The disappointing earnings, coupled with concerns around management instability and weak near-term visibility, pushed investors to the sidelines.
Jefferies turns bearish, sees more pain ahead
Global brokerage Jefferies downgraded Cohance Lifesciences from “Hold” to “Underperform” and slashed its target price to Rs 300, implying further downside from current levels.
According to Jefferies, the company’s March-quarter performance came in significantly below expectations, with weakness visible across all business segments. The sharpest decline was seen in the specialty chemicals business.

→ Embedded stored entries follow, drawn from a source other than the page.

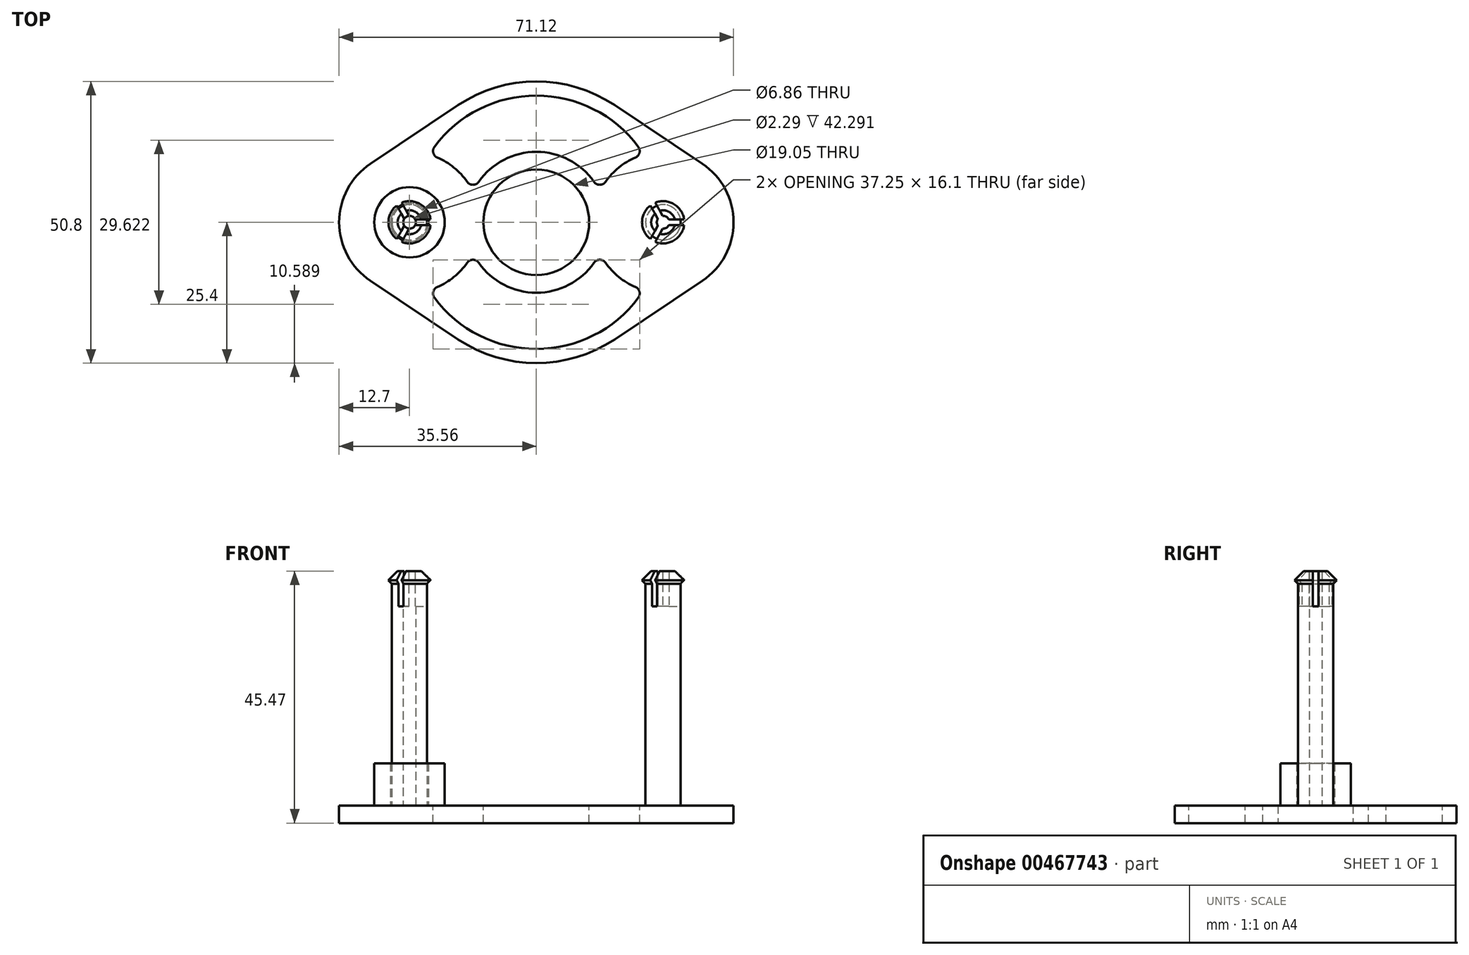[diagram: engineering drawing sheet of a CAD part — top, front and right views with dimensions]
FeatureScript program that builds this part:
annotation { "Feature Type Name" : "Feature", "Feature Type Description" : "" }
export const myFeature = defineFeature(function(context is Context, id is Id, definition is map)
    precondition{}
    {
        {
            var Q0;
            Q0=qCreatedBy(makeId("Front.planeOp"),FACE);
            var sketch = newSketch(context, id + "F0", { "sketchPlane" : qUnion([Q0])});
            skLineSegment(sketch, "E0", {"start": v(0, 0) * mm, "end": v(3.18, 0) * mm});
            skLineSegment(sketch, "E1", {"start": v(3.18, 0) * mm, "end": v(3.18, 40) * mm});
            skLineSegment(sketch, "E2", {"start": v(3.17, 40) * mm, "end": v(3.8, 40.64) * mm});
            skLineSegment(sketch, "E3", {"start": v(3.8, 40.64) * mm, "end": v(2.16, 42.3) * mm});
            skLineSegment(sketch, "E4", {"start": v(2.16, 42.3) * mm, "end": v(1.14, 42.3) * mm});
            skLineSegment(sketch, "E5", {"start": v(1.14, 42.3) * mm, "end": v(1.14, 0) * mm});
            skLineSegment(sketch, "E6", {"start": v(0, 0) * mm, "end": v(0, 66.19) * mm});
            skSolve(sketch);
        }
        {
            var Q0;
            {var subQ0=sQuery(id+"F0.wireOp",EDGE,"E1");Q0=makeQuery(id+"F0.imprint","IMPRINT",FACE,{"disambiguationData":[TD([[makeQuery(id+"F0.imprint","IMPRINT",EDGE,{"derivedFrom":subQ0}),1.0]])]});}
            var Q1;
            Q1=sQuery(id+"F0.wireOp",EDGE,"E6");
            revolve(context, id + "F1", {"entities" : qUnion([Q0]), "axis" : qUnion([Q1]), "revolveType" : RevolveType.FULL});
        }
        {
            var Q0;
            Q0=qCreatedBy(makeId("Top.planeOp"),FACE);
            var sketch = newSketch(context, id + "F2", { "sketchPlane" : qUnion([Q0])});
            skArc(sketch, "E7", {"start": v(-7.06, 10.56) * mm, "mid": v(-12.7, 0) * mm, "end": v(-7.06, -10.56) * mm});
            skLineSegment(sketch, "E8", {"start": v(0, 0) * mm, "end": v(45.72, 0) * mm, "construction": true});
            skArc(sketch, "E9", {"start": v(52.78, -10.56) * mm, "mid": v(58.42, 0) * mm, "end": v(52.78, 10.56) * mm});
            skArc(sketch, "E10", {"start": v(8.75, -21.12) * mm, "mid": v(22.86, -25.4) * mm, "end": v(36.97, -21.12) * mm});
            skLineSegment(sketch, "E11", {"start": v(-7.06, -10.56) * mm, "end": v(8.75, -21.12) * mm});
            skLineSegment(sketch, "E12", {"start": v(-7.06, 10.56) * mm, "end": v(8.75, 21.12) * mm});
            skLineSegment(sketch, "E13", {"start": v(36.97, 21.12) * mm, "end": v(52.78, 10.56) * mm});
            skLineSegment(sketch, "E14", {"start": v(36.97, -21.12) * mm, "end": v(52.78, -10.56) * mm});
            skArc(sketch, "E15", {"start": v(34.3, 5.54) * mm, "mid": v(22.86, 12.7) * mm, "end": v(11.43, 5.54) * mm});
            skArc(sketch, "E16.trimOffspring", {"start": v(3.53, -12.2) * mm, "mid": v(8.19, -9.7) * mm, "end": v(11.43, -5.54) * mm});
            skArc(sketch, "E17.trimOffspring", {"start": v(36.97, 21.12) * mm, "mid": v(22.86, 25.4) * mm, "end": v(8.75, 21.12) * mm});
            skArc(sketch, "E18.trimOffspring", {"start": v(42.2, 12.2) * mm, "mid": v(37.53, 9.7) * mm, "end": v(34.3, 5.54) * mm});
            skArc(sketch, "E19.trimOffspring", {"start": v(34.3, -5.54) * mm, "mid": v(37.53, -9.7) * mm, "end": v(42.2, -12.2) * mm});
            skArc(sketch, "E20.trimOffspring", {"start": v(11.43, -5.54) * mm, "mid": v(22.86, -12.7) * mm, "end": v(34.3, -5.54) * mm});
            skArc(sketch, "E21.trimOffspring", {"start": v(11.43, 5.54) * mm, "mid": v(8.19, 9.7) * mm, "end": v(3.53, 12.2) * mm});
            skArc(sketch, "E22", {"start": v(3.53, -12.2) * mm, "mid": v(22.86, -22.86) * mm, "end": v(42.2, -12.2) * mm});
            skArc(sketch, "E23.trimOffspring", {"start": v(42.2, 12.2) * mm, "mid": v(22.86, 22.86) * mm, "end": v(3.53, 12.2) * mm});
            skCircle(sketch, "E24", {"center": v(22.86, 0) * mm, "radius": 9.53 * mm});
            skSolve(sketch);
        }
        {
            var Q0;
            Q0=makeQuery(id+"F2.imprint","IMPRINT",FACE,{"disambiguationData":[TD([[makeQuery(id+"F2.imprint","IMPRINT",EDGE,{"derivedFrom":sQuery(id+"F2.wireOp",EDGE,"E7")}),1.0]])]});
            extrude(context, id + "F3", {"entities" : qUnion([Q0]), "operationType" : NewBodyOperationType.ADD, "oppositeDirection" : true, "depth" : 3.17 * mm});
        }
        {
            var Q0;
            Q0=qCreatedBy(makeId("Front.planeOp"),FACE);
            var sketch = newSketch(context, id + "F4", { "sketchPlane" : qUnion([Q0])});
            skLineSegment(sketch, "E25", {"start": v(45.72, 0) * mm, "end": v(48.9, 0) * mm});
            skLineSegment(sketch, "E26", {"start": v(48.9, 0) * mm, "end": v(48.9, 40) * mm});
            skLineSegment(sketch, "E27", {"start": v(48.9, 40) * mm, "end": v(49.53, 40.64) * mm});
            skLineSegment(sketch, "E28", {"start": v(49.53, 40.64) * mm, "end": v(47.88, 42.3) * mm});
            skLineSegment(sketch, "E29", {"start": v(47.88, 42.3) * mm, "end": v(46.86, 42.3) * mm});
            skLineSegment(sketch, "E30", {"start": v(46.86, 42.3) * mm, "end": v(46.86, 0) * mm});
            skLineSegment(sketch, "E31", {"start": v(45.72, 0) * mm, "end": v(45.72, 66.19) * mm});
            skSolve(sketch);
        }
        {
            var Q0;
            {var subQ0=sQuery(id+"F4.wireOp",EDGE,"E26");Q0=makeQuery(id+"F4.imprint","IMPRINT",FACE,{"disambiguationData":[TD([[makeQuery(id+"F4.imprint","IMPRINT",EDGE,{"derivedFrom":subQ0}),1.0]])]});}
            var Q1;
            Q1=sQuery(id+"F4.wireOp",EDGE,"E31");
            revolve(context, id + "F5", {"operationType" : NewBodyOperationType.ADD, "entities" : qUnion([Q0]), "axis" : qUnion([Q1]), "revolveType" : RevolveType.FULL});
        }
        {
            var Q0;
            Q0=makeQuery(id+"F2.imprint","IMPRINT",FACE,{"disambiguationData":[TD([[makeQuery(id+"F2.imprint","IMPRINT",EDGE,{"derivedFrom":sQuery(id+"F2.wireOp",EDGE,"E7")}),1.0]])]});
            var sketch = newSketch(context, id + "F6", { "sketchPlane" : qUnion([Q0])});
            skCircle(sketch, "E32", {"center": v(0, 0) * mm, "radius": 3.43 * mm});
            skCircle(sketch, "E33", {"center": v(0, 0) * mm, "radius": 6.35 * mm});
            skSolve(sketch);
        }
        {
            var Q0;
            Q0=makeQuery(id+"F6.imprint","IMPRINT",FACE,{"disambiguationData":[TD([[makeQuery(id+"F6.imprint","IMPRINT",EDGE,{"derivedFrom":sQuery(id+"F6.wireOp",EDGE,"E32")}),-1.0]])]});
            extrude(context, id + "F7", {"entities" : qUnion([Q0]), "depth" : 7.62 * mm});
        }
        {
            var Q0;
            Q0=makeQuery(id+"F1.opRevolve","SWEPT_FACE",FACE,{"disambiguationData":[OSD([sQuery(id+"F0.wireOp",EDGE,"E4")])]});
            var sketch = newSketch(context, id + "F8", { "sketchPlane" : qUnion([Q0])});
            skLineSegment(sketch, "E34", {"start": v(0, 0) * mm, "end": v(6.35, 0) * mm, "construction": true});
            skPoint(sketch, "E35.center", {"position": v(0, 0) * mm});
            skLineSegment(sketch, "E36.0", {"start": v(0.3, -0.5) * mm, "end": v(6.35, -0.5) * mm});
            skLineSegment(sketch, "E37", {"start": v(0, 0) * mm, "end": v(-3.17, -5.5) * mm, "construction": true});
            skLineSegment(sketch, "E38", {"start": v(0, 0) * mm, "end": v(-3.18, 5.5) * mm, "construction": true});
            skLineSegment(sketch, "E39.0", {"start": v(0.3, 0.5) * mm, "end": v(6.35, 0.5) * mm});
            skLineSegment(sketch, "E40.0", {"start": v(0.3, -0.5) * mm, "end": v(-2.74, -5.75) * mm});
            skLineSegment(sketch, "E41.0", {"start": v(-0.59, 0) * mm, "end": v(-3.61, -5.25) * mm});
            skLineSegment(sketch, "E42.0", {"start": v(0.3, 0.5) * mm, "end": v(-2.74, 5.75) * mm});
            skLineSegment(sketch, "E43.0", {"start": v(-0.59, 0) * mm, "end": v(-3.61, 5.25) * mm});
            skLineSegment(sketch, "E44", {"start": v(6.35, 0.5) * mm, "end": v(6.35, -0.5) * mm});
            skLineSegment(sketch, "E45", {"start": v(-2.74, -5.75) * mm, "end": v(-3.61, -5.25) * mm});
            skLineSegment(sketch, "E46", {"start": v(-3.61, 5.25) * mm, "end": v(-2.74, 5.75) * mm});
            skLineSegment(sketch, "E47", {"start": v(45.72, 0) * mm, "end": v(52.07, 0) * mm, "construction": true});
            skPoint(sketch, "E48.center", {"position": v(45.72, 0) * mm});
            skLineSegment(sketch, "E49.0", {"start": v(46.01, -0.5) * mm, "end": v(52.07, -0.5) * mm});
            skLineSegment(sketch, "E50", {"start": v(45.72, 0) * mm, "end": v(42.55, -5.5) * mm, "construction": true});
            skLineSegment(sketch, "E51", {"start": v(45.72, 0) * mm, "end": v(42.54, 5.5) * mm, "construction": true});
            skLineSegment(sketch, "E52.0", {"start": v(46.01, 0.5) * mm, "end": v(52.07, 0.5) * mm});
            skLineSegment(sketch, "E53.0", {"start": v(46.01, -0.5) * mm, "end": v(42.98, -5.75) * mm});
            skLineSegment(sketch, "E54.0", {"start": v(45.13, 0) * mm, "end": v(42.1, -5.25) * mm});
            skLineSegment(sketch, "E55.0", {"start": v(46.01, 0.5) * mm, "end": v(42.98, 5.75) * mm});
            skLineSegment(sketch, "E56.0", {"start": v(45.13, 0) * mm, "end": v(42.1, 5.25) * mm});
            skLineSegment(sketch, "E57", {"start": v(52.07, 0.5) * mm, "end": v(52.07, -0.5) * mm});
            skLineSegment(sketch, "E58", {"start": v(42.98, -5.75) * mm, "end": v(42.1, -5.25) * mm});
            skLineSegment(sketch, "E59", {"start": v(42.1, 5.25) * mm, "end": v(42.98, 5.75) * mm});
            skSolve(sketch);
        }
        {
            var Q0;
            {var subQ0=sQuery(id+"F8.wireOp",EDGE,"E36.0");var subQ1=sQuery(id+"F0.wireOp",EDGE,"E4");var subQ2=makeQuery(id+"F1.opRevolve","SWEPT_EDGE",EDGE,{"disambiguationData":[OSD([sQuery(id+"F0.wireOp",EDGE,"E3"),subQ1])]});var subQ3=makeQuery(id+"F8.imprint","INTERSECT",VERTEX,{"derivedFrom":[subQ2,subQ0]});Q0=makeQuery(id+"F8.imprint","IMPRINT",FACE,{"disambiguationData":[TD([[makeQuery(id+"F8.imprint","IMPRINT",EDGE,{"disambiguationData":[TD([[subQ3,1.0]])],"derivedFrom":subQ0}),1.0]])]});}
            var Q1;
            {var subQ0=sQuery(id+"F8.wireOp",EDGE,"E44");Q1=makeQuery(id+"F8.imprint","IMPRINT",FACE,{"disambiguationData":[TD([[makeQuery(id+"F8.imprint","IMPRINT",EDGE,{"derivedFrom":subQ0}),-1.0]])]});}
            var Q2;
            {var subQ0=sQuery(id+"F8.wireOp",EDGE,"E42.0");var subQ1=sQuery(id+"F0.wireOp",EDGE,"E4");var subQ2=makeQuery(id+"F1.opRevolve","SWEPT_EDGE",EDGE,{"disambiguationData":[OSD([sQuery(id+"F0.wireOp",EDGE,"E3"),subQ1])]});var subQ3=makeQuery(id+"F8.imprint","INTERSECT",VERTEX,{"derivedFrom":[subQ2,subQ0]});Q2=makeQuery(id+"F8.imprint","IMPRINT",FACE,{"disambiguationData":[TD([[makeQuery(id+"F8.imprint","IMPRINT",EDGE,{"disambiguationData":[TD([[subQ3,1.0]])],"derivedFrom":subQ0}),1.0]])]});}
            var Q3;
            {var subQ0=sQuery(id+"F8.wireOp",EDGE,"E40.0");var subQ1=sQuery(id+"F0.wireOp",EDGE,"E4");var subQ2=makeQuery(id+"F1.opRevolve","SWEPT_EDGE",EDGE,{"disambiguationData":[OSD([sQuery(id+"F0.wireOp",EDGE,"E3"),subQ1])]});var subQ3=makeQuery(id+"F8.imprint","INTERSECT",VERTEX,{"derivedFrom":[subQ2,subQ0]});Q3=makeQuery(id+"F8.imprint","IMPRINT",FACE,{"disambiguationData":[TD([[makeQuery(id+"F8.imprint","IMPRINT",EDGE,{"disambiguationData":[TD([[subQ3,1.0]])],"derivedFrom":subQ0}),-1.0]])]});}
            var Q4;
            {var subQ0=sQuery(id+"F8.wireOp",EDGE,"E45");Q4=makeQuery(id+"F8.imprint","IMPRINT",FACE,{"disambiguationData":[TD([[makeQuery(id+"F8.imprint","IMPRINT",EDGE,{"derivedFrom":subQ0}),-1.0]])]});}
            var Q5;
            {var subQ0=sQuery(id+"F8.wireOp",EDGE,"E46");Q5=makeQuery(id+"F8.imprint","IMPRINT",FACE,{"disambiguationData":[TD([[makeQuery(id+"F8.imprint","IMPRINT",EDGE,{"derivedFrom":subQ0}),-1.0]])]});}
            var Q6;
            Q6=makeQuery(id+"F8.imprint","IMPRINT",FACE,{"disambiguationData":[TD([[makeQuery(id+"F8.imprint","IMPRINT",EDGE,{"derivedFrom":sQuery(id+"F8.wireOp",EDGE,"E49.0")}),1.0]])]});
            extrude(context, id + "F9", {"entities" : qUnion([Q0, Q1, Q2, Q3, Q4, Q5, Q6]), "operationType" : NewBodyOperationType.REMOVE, "oppositeDirection" : true, "depth" : 6.35 * mm});
        }
        {
            var Q0;
            Q0=makeQuery(id+"F9.boolean.opBoolean","COPY",FACE,{"derivedFrom":makeQuery(id+"F9.opExtrude","CAP_FACE",FACE,{"disambiguationData":[OSD([sQuery(id+"F0.wireOp",EDGE,"E4"),sQuery(id+"F0.wireOp",EDGE,"E5"),sQuery(id+"F8.wireOp",EDGE,"E40.0"),sQuery(id+"F8.wireOp",EDGE,"E41.0"),sQuery(id+"F8.wireOp",EDGE,"E45")])],"isStart":false})});
            var sketch = newSketch(context, id + "F10", { "sketchPlane" : qUnion([Q0])});
            skCircle(sketch, "E60", {"center": v(0, 0) * mm, "radius": 1.27 * mm});
            skCircle(sketch, "E61", {"center": v(45.72, 0) * mm, "radius": 1.27 * mm});
            skSolve(sketch);
        }
        {
            var Q0;
            {var subQ1=sQuery(id+"F8.wireOp",EDGE,"E40.0");var subQ7=sQuery(id+"F0.wireOp",EDGE,"E5");var subQ8=sQuery(id+"F0.wireOp",EDGE,"E4");var subQ9=makeQuery(id+"F1.opRevolve","SWEPT_EDGE",EDGE,{"disambiguationData":[OSD([subQ8,subQ7])]});var subQ10=makeQuery(id+"F9.boolean.opBoolean","COPY",EDGE,{"derivedFrom":makeQuery(id+"F9.opExtrude","CAP_EDGE",EDGE,{"disambiguationData":[OSD([subQ8,subQ7]),TDD([makeQuery(id+"F8.imprint","IMPRINT",EDGE,{"disambiguationData":[TD([[makeQuery(id+"F8.imprint","INTERSECT",VERTEX,{"derivedFrom":[subQ9,subQ1]}),-1.0]])],"derivedFrom":subQ9})])],"isStart":false})});Q0=makeQuery(id+"F10.imprint","IMPRINT",FACE,{"disambiguationData":[TD([[makeQuery(id+"F10.imprint","IMPRINT",EDGE,{"derivedFrom":subQ10}),-1.0]])]});}
            var Q1;
            Q1=makeQuery(id+"F10.imprint","IMPRINT",FACE,{"disambiguationData":[TD([[makeQuery(id+"F10.imprint","IMPRINT",EDGE,{"derivedFrom":sQuery(id+"F10.wireOp",EDGE,"E61")}),1.0]])]});
            var Q2;
            Q2=makeQuery(id+"F3.opExtrude","CAP_VERTEX",VERTEX,{"disambiguationData":[OSD([sQuery(id+"F2.wireOp",EDGE,"E16.trimOffspring"),sQuery(id+"F2.wireOp",EDGE,"E20.trimOffspring")])],"isStart":false});
            extrude(context, id + "F11", {"entities" : qUnion([Q0, Q1]), "operationType" : NewBodyOperationType.ADD, "endBound" : BoundingType.UP_TO_VERTEX, "oppositeDirection" : true, "endBoundEntityVertex" : qUnion([Q2]), "depth" : 22.86 * mm, "offsetDistance" : 25.4 * mm});
        }
        {
            var Q0;
            Q0=makeQuery(id+"F3.opExtrude","SWEPT_EDGE",EDGE,{"disambiguationData":[OSD([sQuery(id+"F2.wireOp",EDGE,"E16.trimOffspring"),sQuery(id+"F2.wireOp",EDGE,"E22")])]});
            var Q1;
            Q1=makeQuery(id+"F3.opExtrude","SWEPT_EDGE",EDGE,{"disambiguationData":[OSD([sQuery(id+"F2.wireOp",EDGE,"E16.trimOffspring"),sQuery(id+"F2.wireOp",EDGE,"E20.trimOffspring")])]});
            var Q2;
            Q2=makeQuery(id+"F3.opExtrude","SWEPT_EDGE",EDGE,{"disambiguationData":[OSD([sQuery(id+"F2.wireOp",EDGE,"E19.trimOffspring"),sQuery(id+"F2.wireOp",EDGE,"E20.trimOffspring")])]});
            var Q3;
            Q3=makeQuery(id+"F3.opExtrude","SWEPT_EDGE",EDGE,{"disambiguationData":[OSD([sQuery(id+"F2.wireOp",EDGE,"E19.trimOffspring"),sQuery(id+"F2.wireOp",EDGE,"E22")])]});
            var Q4;
            Q4=makeQuery(id+"F3.opExtrude","SWEPT_EDGE",EDGE,{"disambiguationData":[OSD([sQuery(id+"F2.wireOp",EDGE,"E18.trimOffspring"),sQuery(id+"F2.wireOp",EDGE,"E23.trimOffspring")])]});
            var Q5;
            Q5=makeQuery(id+"F3.opExtrude","SWEPT_EDGE",EDGE,{"disambiguationData":[OSD([sQuery(id+"F2.wireOp",EDGE,"E15"),sQuery(id+"F2.wireOp",EDGE,"E18.trimOffspring")])]});
            var Q6;
            Q6=makeQuery(id+"F3.opExtrude","SWEPT_EDGE",EDGE,{"disambiguationData":[OSD([sQuery(id+"F2.wireOp",EDGE,"E15"),sQuery(id+"F2.wireOp",EDGE,"E21.trimOffspring")])]});
            var Q7;
            Q7=makeQuery(id+"F3.opExtrude","SWEPT_EDGE",EDGE,{"disambiguationData":[OSD([sQuery(id+"F2.wireOp",EDGE,"E21.trimOffspring"),sQuery(id+"F2.wireOp",EDGE,"E23.trimOffspring")])]});
            fillet(context, id + "F12", {"entities" : qUnion([Q0, Q1, Q2, Q3, Q4, Q5, Q6, Q7]), "radius" : 1.27 * mm, "tangentPropagation" : true, "allowEdgeOverflow" : false});
        }
    });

The brokerage also flagged continued leadership churn as a key concern, noting that Umang Vohra became the company’s third chief executive in just the last 12 months.
Jefferies believes the near-term outlook remains challenging, with meaningful growth recovery expected only in the second half of FY27 despite a softer base in FY26. The brokerage cut its FY27 and FY28 EPS estimates by 14–17%, citing margin pressure from higher operating costs, geopolitical tensions in the Middle East, and investments aimed at reviving growth.
The firm further highlighted that Cohance’s FY27 earnings estimates have already been cut by nearly 63% since August 2025, underscoring persistent earnings downgrades and weak visibility.
Goldman Sachs stays bullish despite weak quarter
In contrast, Goldman Sachs maintained its “Buy” rating on Cohance Lifesciences and raised its target price to Rs 525 from Rs 475 earlier.
Goldman noted that Q4 revenue came in ahead of estimates, supported by stronger traction in the CDMO development business. However, EBITDA margin at 16% missed estimates by nearly 400 basis points.
The brokerage acknowledged management commentary that FY27 recovery would be “back-end loaded,” with Q1FY27 likely to remain weak before improvement becomes visible in the second half of the fiscal year.
While Goldman Sachs trimmed its FY27–FY29 EBITDA estimates by up to 8%, it said management remains confident about long-term opportunities in high-growth segments such as ADCs, oligonucleotides, and complex chemistries.